Fawkes was in charge of the explosives, is the figure most associated with the plot.

Even though he wasn’t involved in the plot, Oldcorne was executed by being hanged, drawn, and quartered the next day, convicted of the crime of being a Catholic priest.

(Credit: Bar Convent.)

Oldcorne’s crucifix is the only known item to survive of the thousands of objects seized during raids on Catholic houses following the discovery of the Gunpowder Plot in 1605.

Dr. Hannah Thomas, the special collections manager at the Bar Convent, told the BBC that “we are now confident in believing that this is the only item surviving from the raids” following the incident.
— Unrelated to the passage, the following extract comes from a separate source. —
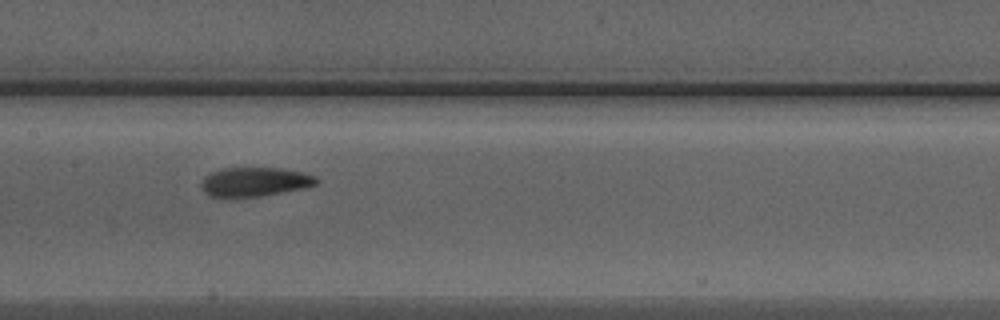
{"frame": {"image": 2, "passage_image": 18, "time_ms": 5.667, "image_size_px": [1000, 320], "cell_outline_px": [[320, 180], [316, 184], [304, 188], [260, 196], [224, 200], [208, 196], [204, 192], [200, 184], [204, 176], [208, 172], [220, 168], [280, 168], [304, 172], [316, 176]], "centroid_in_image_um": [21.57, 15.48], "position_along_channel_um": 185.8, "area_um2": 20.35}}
“In the aftermath of the plot, Catholic houses were raided across the country and priests went into hiding; hide-and-seek became a matter of life or death,” she said.

The BBC report said the exhibition, which runs until Nov. 16, includes research about how priest’s hiding holes were constructed within the fabric of buildings.

After the Gunpowder Plot, Catholic priests were mercilessly pursued and went into hiding. The BBC said Oldborne was captured along with his servant Ralph Ashley, Father Henry Garnet and lay-brother Nicholas Owen. All were put to death, but researchers say Garnet was the only one to have any knowledge of the plot, which he actually had opposed.

The Bar Convent is also offering “Hide & Seek: The Trail,” which explores how Catholic households hid their faith during the Tudor and Stuart reigns.

(Credit: Bar Convent.)

“From hiding holes and disguises to invisible ink and objects concealed as everyday household items; find the clues and explore the collections to uncover the ingenious ways that Catholics kept their true religion hidden from the authorities and escaped being caught!” the convent has advertised.

What is now the Bar Convent was founded in 1686, when it was still illegal to be Catholic. Their foundress was Mary Ward, who the convent says pioneered the idea of religious women working as missionaries – including by providing an education for women.

It is the oldest convent still in use in the UK and offers regular visits exploring its unique history. In addition to its exhibitions, it includes a chapel, café, garden and guest house.

It also has a library collection of rare books from 1508‒1850, which is available by appointment. The convent says the collection gives remarkable insight into the historical and religious context in which they were written, published, distributed and used when Catholicism was illegal in England and Wales.

“They also reveal how the founding women used the books to establish the teachings of their own religious order despite it also being suppressed by the Catholic Church,” the institution says.